▸ **TEXT TO READ**:
○ ○ ○
After leaving Shiraz he enrolled at the Nizamiyya University in Baghdad, where he studied Islamic sciences, law, governance, history, Arabic literature, and Islamic theology; it appears that he had a scholarship to study there. In the Golestan, he tells us that he studied under the scholar Abu'l-Faraj ibn al-Jawzi (presumably the younger of two scholars of that name, who died in 1238).[7]
In the Bustan and Golestan Saadi tells many colourful anecdotes of his travels, although some of these, such as his supposed visit to the remote eastern city of Kashgar in 1213, may be fictional.[8] The unsettled conditions following the Mongol invasion of Khwarezm and Iran led him to wander for thirty years abroad through Anatolia (where he visited the Port of Adana and near Konya met ghazi landlords), Syria (where he mentions the famine in Damascus), Egypt (where he describes its music, bazaars, clerics and elites), and Iraq (where he visits the port of Basra and the Tigris river). In his writings he mentions the qadis, muftis of Al-Azhar, the grand bazaar, music and art. At Halab, Saadi joins a group of Sufis who had fought arduous battles against the Crusaders. Saadi was captured by Crusaders at Acre where he spent seven years as a slave digging trenches outside its fortress. He was later released after the Mamluks paid ransom for Muslim prisoners being held in Crusader dungeons.
Saadi visited Jerusalem and then set out on a pilgrimage to Mecca and Medina.[9] It is believed that he may have also visited Oman and other lands in the south of the Arabian Peninsula.
Because of the Mongol invasions he was forced to live in desolate areas and met caravans fearing for their lives on once-lively silk trade routes. Saadi lived in isolated refugee camps where he met bandits, Imams, men who formerly owned great wealth or commanded armies, intellectuals, and ordinary people. While Mongol and European sources (such as Marco Polo) gravitated to the potentates and courtly life of Ilkhanate rule, Saadi mingled with the ordinary survivors of the war-torn region. He sat in remote tea houses late into the night and exchanged views with merchants, farmers, preachers, wayfarers, thieves, and Sufi mendicants. For twenty years or more, he continued the same schedule of preaching, advising, and learning, honing his sermons to reflect the wisdom and foibles of his people. Saadi's works reflect upon the lives of ordinary Iranians suffering displacement, agony and conflict during the turbulent times of the Mongol invasion.
○ ○ ○
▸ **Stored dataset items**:
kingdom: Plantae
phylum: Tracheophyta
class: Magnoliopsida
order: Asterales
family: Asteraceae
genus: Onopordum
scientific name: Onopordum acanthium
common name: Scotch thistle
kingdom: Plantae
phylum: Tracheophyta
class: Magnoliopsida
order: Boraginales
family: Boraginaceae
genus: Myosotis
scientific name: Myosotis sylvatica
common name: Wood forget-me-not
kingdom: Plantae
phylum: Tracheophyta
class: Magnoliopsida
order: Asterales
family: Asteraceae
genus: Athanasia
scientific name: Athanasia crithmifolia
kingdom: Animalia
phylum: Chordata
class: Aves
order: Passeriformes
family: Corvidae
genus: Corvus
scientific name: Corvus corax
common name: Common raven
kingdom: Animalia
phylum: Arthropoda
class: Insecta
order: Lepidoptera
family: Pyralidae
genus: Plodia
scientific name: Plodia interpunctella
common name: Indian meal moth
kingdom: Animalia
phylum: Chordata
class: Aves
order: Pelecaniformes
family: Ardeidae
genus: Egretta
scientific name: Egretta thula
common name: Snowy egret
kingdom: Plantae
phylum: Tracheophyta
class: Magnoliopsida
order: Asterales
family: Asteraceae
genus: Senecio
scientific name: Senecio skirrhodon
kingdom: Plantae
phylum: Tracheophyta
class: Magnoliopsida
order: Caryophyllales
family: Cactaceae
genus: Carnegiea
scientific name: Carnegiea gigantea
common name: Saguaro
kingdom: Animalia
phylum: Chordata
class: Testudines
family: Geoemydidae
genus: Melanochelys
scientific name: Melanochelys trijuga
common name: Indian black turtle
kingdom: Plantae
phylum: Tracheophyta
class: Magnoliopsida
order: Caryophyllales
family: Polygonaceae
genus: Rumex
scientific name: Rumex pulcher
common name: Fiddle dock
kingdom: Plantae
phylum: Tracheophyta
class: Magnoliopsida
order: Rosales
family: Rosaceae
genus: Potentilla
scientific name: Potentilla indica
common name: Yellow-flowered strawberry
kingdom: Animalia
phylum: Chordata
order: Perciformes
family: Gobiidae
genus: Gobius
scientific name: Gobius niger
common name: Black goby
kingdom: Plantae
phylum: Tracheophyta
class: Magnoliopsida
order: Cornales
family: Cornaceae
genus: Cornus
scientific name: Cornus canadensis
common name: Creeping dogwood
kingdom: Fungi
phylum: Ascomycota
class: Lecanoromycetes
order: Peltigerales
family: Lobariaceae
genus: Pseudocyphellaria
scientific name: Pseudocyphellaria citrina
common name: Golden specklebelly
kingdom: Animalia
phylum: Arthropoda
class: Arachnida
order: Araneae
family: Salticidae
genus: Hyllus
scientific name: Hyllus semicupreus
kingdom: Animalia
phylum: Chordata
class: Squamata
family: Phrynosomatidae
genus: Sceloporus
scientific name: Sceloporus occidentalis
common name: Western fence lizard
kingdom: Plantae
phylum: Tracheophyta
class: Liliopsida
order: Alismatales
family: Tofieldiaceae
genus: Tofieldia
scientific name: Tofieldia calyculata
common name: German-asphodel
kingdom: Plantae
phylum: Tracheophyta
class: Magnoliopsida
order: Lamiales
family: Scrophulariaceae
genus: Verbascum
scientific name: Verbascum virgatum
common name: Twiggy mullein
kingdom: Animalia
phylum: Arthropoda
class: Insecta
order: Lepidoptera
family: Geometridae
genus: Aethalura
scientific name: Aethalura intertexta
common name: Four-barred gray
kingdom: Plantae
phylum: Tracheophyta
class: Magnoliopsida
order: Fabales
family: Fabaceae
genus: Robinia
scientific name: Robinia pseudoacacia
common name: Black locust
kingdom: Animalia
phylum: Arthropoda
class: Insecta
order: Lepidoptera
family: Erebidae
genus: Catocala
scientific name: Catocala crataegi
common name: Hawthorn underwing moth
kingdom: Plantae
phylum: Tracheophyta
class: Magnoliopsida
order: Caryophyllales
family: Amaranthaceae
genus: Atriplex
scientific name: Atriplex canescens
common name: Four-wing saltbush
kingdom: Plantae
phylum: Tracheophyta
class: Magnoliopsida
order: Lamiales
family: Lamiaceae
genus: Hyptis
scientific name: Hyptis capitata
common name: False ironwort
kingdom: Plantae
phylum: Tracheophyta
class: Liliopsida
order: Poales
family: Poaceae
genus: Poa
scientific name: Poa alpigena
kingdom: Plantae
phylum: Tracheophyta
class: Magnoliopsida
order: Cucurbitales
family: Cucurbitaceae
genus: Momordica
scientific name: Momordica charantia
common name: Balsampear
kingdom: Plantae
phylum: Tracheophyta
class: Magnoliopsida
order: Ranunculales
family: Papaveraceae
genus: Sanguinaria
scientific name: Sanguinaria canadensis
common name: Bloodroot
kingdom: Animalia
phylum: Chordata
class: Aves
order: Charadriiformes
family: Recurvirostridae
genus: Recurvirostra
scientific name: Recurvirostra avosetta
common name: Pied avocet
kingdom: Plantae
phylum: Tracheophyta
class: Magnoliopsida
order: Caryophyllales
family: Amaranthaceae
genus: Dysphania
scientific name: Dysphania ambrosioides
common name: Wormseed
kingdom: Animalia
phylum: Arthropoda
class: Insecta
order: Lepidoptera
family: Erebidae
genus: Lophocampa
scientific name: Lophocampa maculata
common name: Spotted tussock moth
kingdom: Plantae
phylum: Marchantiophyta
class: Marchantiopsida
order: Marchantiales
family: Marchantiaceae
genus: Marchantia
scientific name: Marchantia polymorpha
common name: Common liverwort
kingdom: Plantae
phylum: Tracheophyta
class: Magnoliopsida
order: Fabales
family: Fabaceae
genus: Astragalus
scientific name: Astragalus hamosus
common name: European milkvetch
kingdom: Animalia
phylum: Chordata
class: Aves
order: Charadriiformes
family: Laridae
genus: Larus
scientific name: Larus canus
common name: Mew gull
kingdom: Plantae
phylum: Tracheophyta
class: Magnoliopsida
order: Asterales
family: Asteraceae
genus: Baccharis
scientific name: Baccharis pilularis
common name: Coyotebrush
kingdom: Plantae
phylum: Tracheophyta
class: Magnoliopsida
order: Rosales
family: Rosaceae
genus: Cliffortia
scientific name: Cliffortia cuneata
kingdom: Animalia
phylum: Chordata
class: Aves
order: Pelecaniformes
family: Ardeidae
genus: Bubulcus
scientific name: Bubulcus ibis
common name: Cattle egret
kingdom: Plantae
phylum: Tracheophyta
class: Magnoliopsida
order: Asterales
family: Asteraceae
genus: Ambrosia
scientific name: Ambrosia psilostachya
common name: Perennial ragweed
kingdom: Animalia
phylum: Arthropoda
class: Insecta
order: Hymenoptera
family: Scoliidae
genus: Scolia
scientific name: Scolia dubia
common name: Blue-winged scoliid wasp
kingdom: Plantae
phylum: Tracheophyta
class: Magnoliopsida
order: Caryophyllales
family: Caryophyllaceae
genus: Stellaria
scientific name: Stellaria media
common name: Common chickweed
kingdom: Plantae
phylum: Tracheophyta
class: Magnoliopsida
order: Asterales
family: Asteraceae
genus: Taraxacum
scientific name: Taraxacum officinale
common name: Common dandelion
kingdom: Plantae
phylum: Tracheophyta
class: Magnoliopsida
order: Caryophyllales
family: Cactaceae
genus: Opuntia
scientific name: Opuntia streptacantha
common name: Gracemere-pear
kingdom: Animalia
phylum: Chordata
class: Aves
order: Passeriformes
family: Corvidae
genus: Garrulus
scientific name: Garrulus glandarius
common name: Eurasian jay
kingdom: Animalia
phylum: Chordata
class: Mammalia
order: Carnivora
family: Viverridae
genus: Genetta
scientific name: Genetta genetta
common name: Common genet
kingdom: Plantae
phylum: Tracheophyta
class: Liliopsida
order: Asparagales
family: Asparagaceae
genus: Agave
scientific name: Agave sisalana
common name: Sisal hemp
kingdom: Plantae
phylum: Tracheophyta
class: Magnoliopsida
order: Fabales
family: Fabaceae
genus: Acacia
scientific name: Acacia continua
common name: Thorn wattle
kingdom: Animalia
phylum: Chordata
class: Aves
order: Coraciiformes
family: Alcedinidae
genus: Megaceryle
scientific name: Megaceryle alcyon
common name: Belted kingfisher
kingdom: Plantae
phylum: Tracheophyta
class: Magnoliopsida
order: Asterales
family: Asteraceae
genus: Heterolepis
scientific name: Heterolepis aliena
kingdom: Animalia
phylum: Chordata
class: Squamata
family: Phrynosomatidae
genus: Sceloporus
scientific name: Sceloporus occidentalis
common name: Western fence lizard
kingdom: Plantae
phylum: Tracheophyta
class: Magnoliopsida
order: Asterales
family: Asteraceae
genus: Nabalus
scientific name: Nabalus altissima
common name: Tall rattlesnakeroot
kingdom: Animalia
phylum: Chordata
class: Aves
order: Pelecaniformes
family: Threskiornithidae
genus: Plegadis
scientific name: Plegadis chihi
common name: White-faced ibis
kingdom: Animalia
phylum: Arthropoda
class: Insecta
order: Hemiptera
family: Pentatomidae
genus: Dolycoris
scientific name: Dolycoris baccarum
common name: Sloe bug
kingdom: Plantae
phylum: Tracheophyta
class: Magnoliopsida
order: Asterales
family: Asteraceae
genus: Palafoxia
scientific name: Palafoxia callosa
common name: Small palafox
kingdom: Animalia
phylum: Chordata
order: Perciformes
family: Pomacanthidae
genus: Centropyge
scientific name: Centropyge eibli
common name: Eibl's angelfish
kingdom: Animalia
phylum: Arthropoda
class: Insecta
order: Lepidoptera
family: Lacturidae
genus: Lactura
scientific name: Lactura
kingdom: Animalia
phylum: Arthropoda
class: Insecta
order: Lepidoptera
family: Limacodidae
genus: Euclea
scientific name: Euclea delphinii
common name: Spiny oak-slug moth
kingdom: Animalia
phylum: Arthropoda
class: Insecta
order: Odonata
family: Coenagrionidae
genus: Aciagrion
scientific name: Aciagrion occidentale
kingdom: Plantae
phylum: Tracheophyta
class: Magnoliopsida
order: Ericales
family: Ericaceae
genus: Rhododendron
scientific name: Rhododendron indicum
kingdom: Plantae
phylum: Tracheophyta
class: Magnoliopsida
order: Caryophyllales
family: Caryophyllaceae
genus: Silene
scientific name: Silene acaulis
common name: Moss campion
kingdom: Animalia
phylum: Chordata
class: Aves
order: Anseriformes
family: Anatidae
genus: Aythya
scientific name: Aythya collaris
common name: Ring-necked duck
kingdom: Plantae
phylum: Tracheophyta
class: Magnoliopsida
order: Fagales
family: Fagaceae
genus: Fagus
○ ○ ○
▸ **GOAL OF THE EXERCISE**:
Answer these questions from the passage on Saadi's travels:
(a) At which university in Baghdad did Saadi enroll?
(b) At what place was he captured by Crusaders, and for how many years was he a slave there?
(c) For how long did he keep up his schedule of preaching, advising, and learning?

▸ **SOLUTION FOR THIS EXERCISE**:
(a) The Nizamiyya University.
(b) At Acre, where he spent seven years as a slave.
(c) For twenty years or more.